## Data supplied

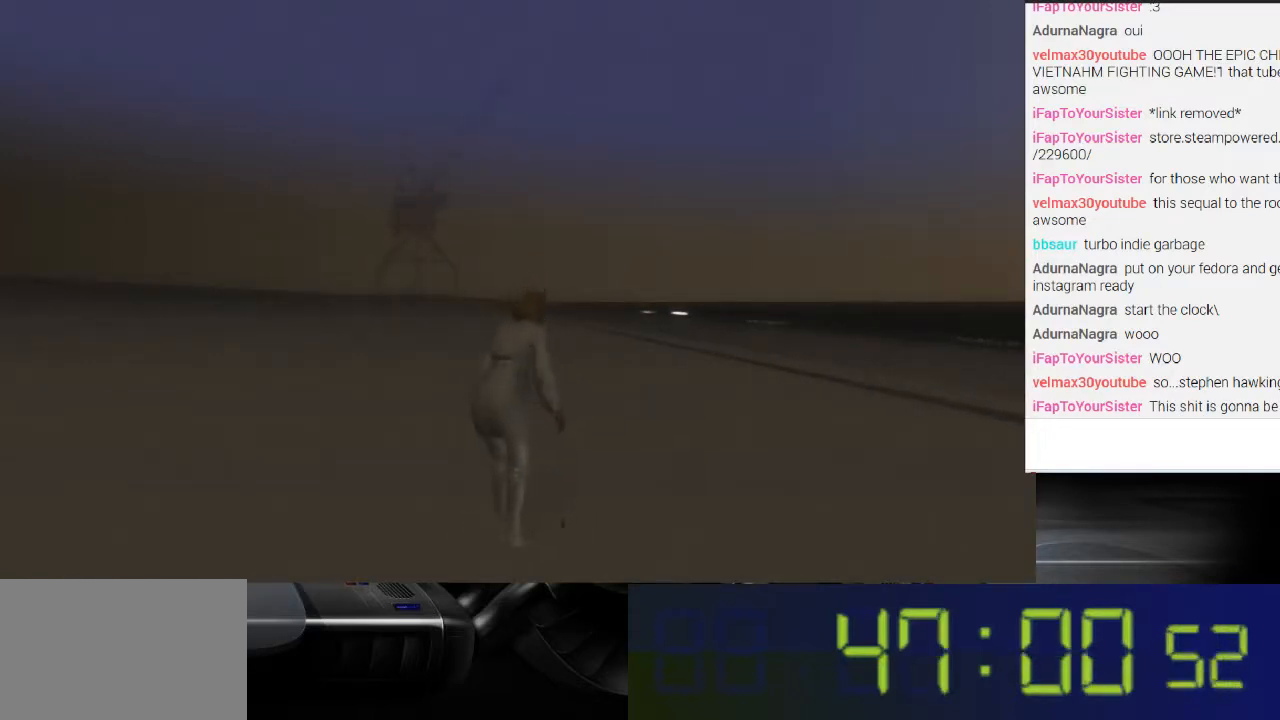
{"buttons": [], "left_stick": "center", "right_stick": "center", "events": []}
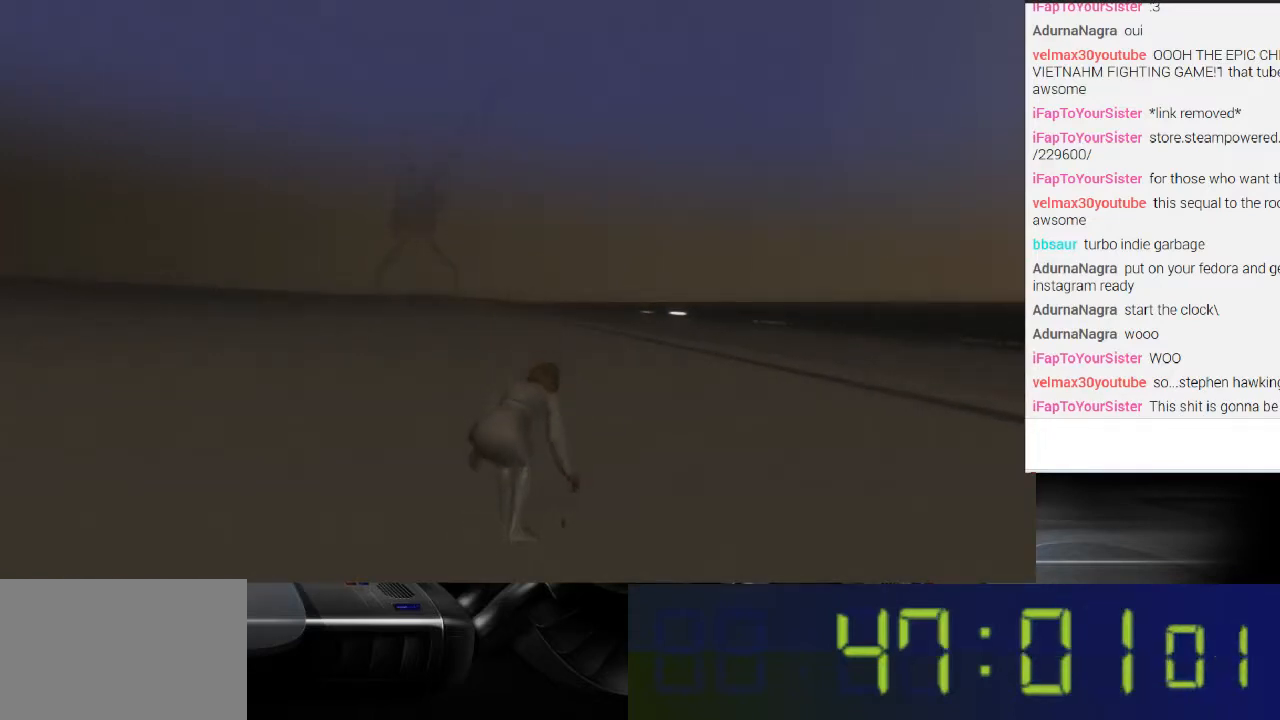
{"buttons": [], "left_stick": "center", "right_stick": "center", "events": []}
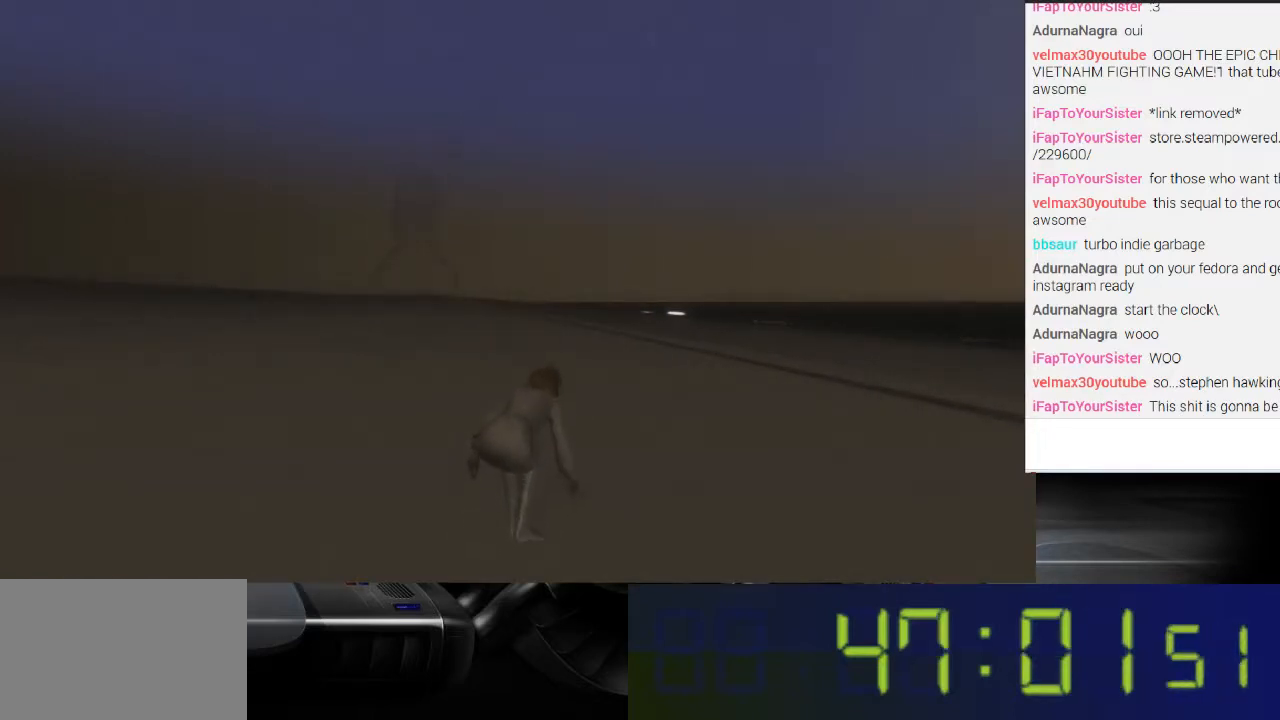
{"buttons": [], "left_stick": "center", "right_stick": "center", "events": []}
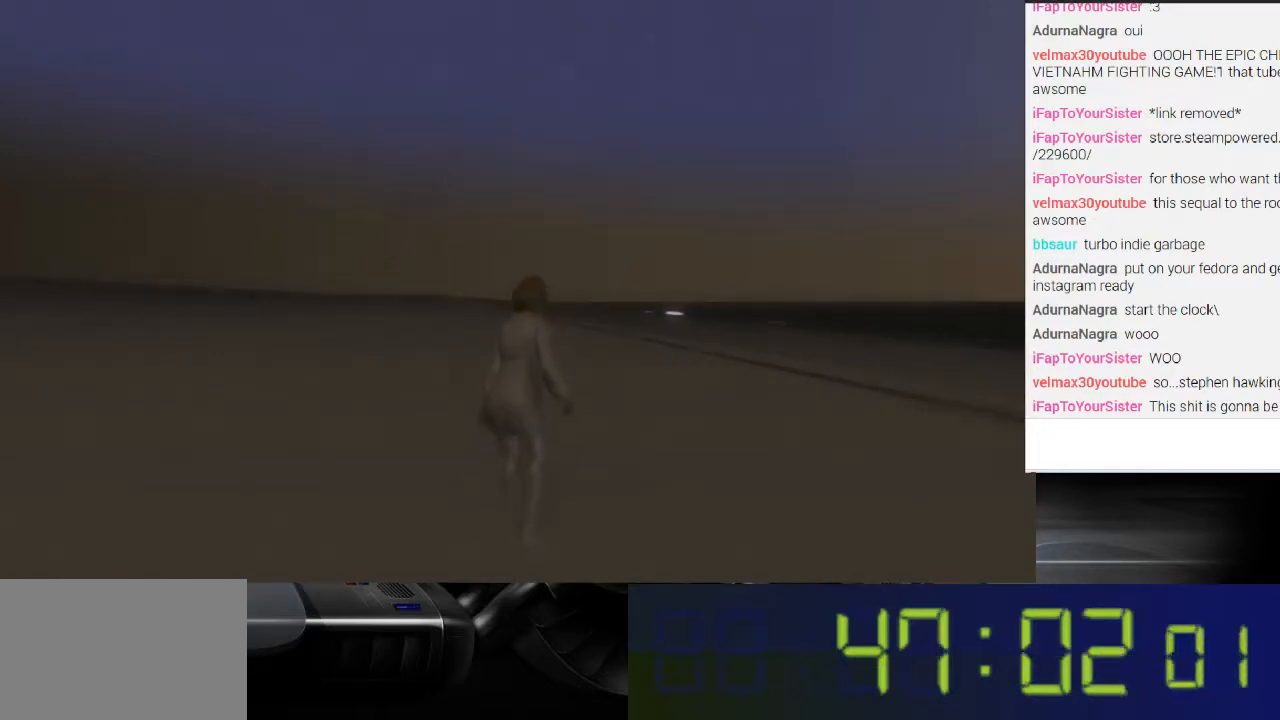
{"buttons": [], "left_stick": "center", "right_stick": "center", "events": []}
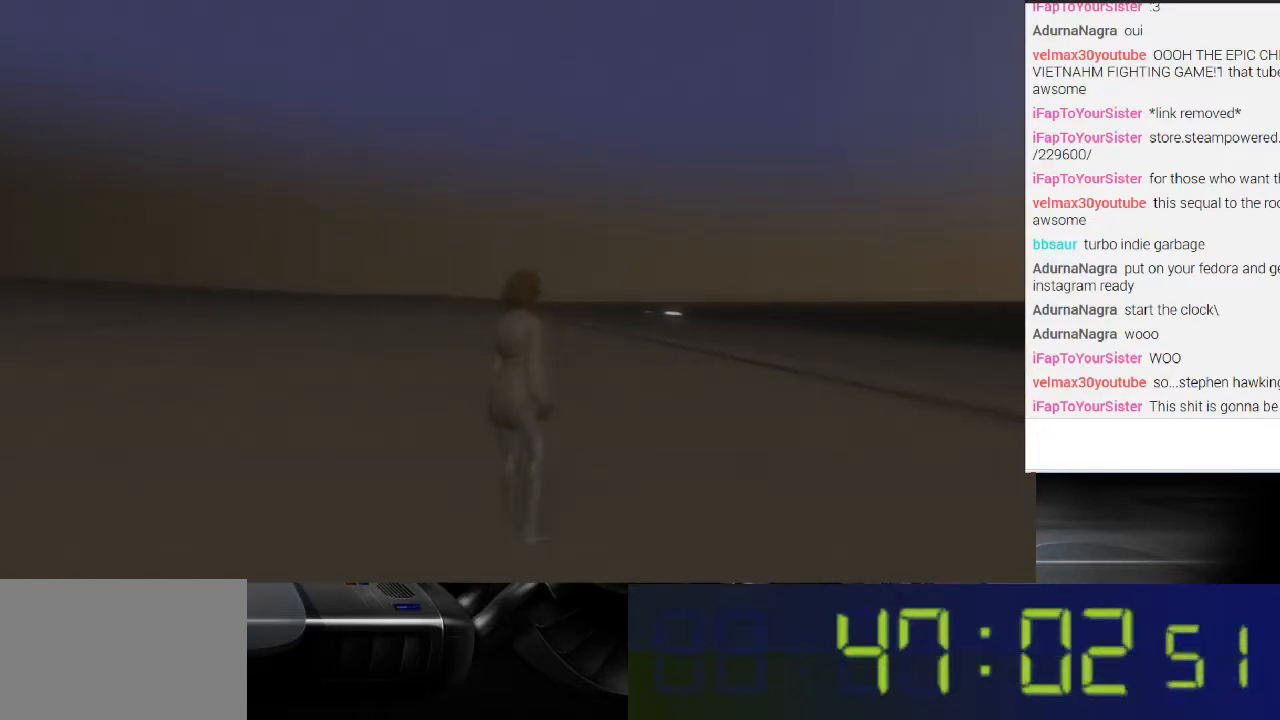
{"buttons": [], "left_stick": "center", "right_stick": "center", "events": []}
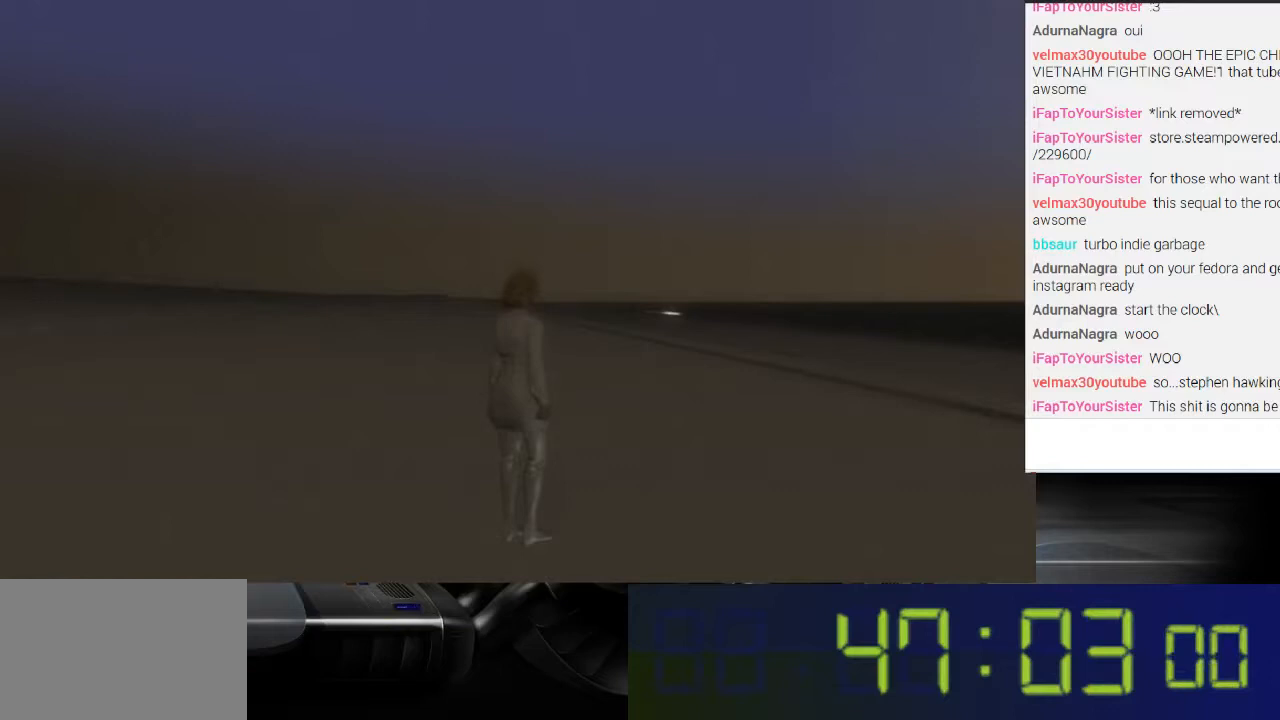
{"buttons": ["R1"], "left_stick": "center", "right_stick": "center", "events": [[233, "R1", "down"]]}
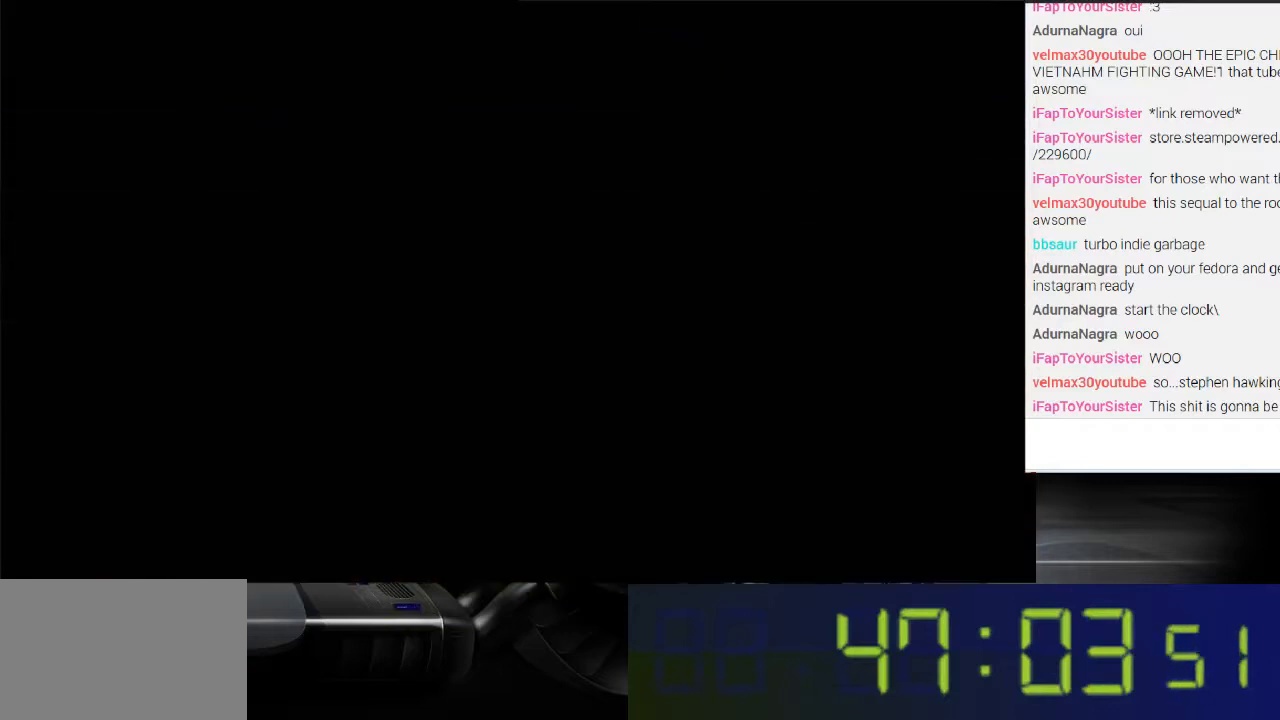
{"buttons": ["R1"], "left_stick": "center", "right_stick": "center", "events": []}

## Problem description
When you restate the listing, keep every word as it is and drop the pictures.

## Answer section
{"buttons": [], "left_stick": "center", "right_stick": "center", "events": []}
{"buttons": [], "left_stick": "center", "right_stick": "center", "events": []}
{"buttons": [], "left_stick": "center", "right_stick": "center", "events": []}
{"buttons": [], "left_stick": "center", "right_stick": "center", "events": []}
{"buttons": [], "left_stick": "center", "right_stick": "center", "events": []}
{"buttons": ["R1"], "left_stick": "center", "right_stick": "center", "events": [[233, "R1", "down"]]}
{"buttons": ["R1"], "left_stick": "center", "right_stick": "center", "events": []}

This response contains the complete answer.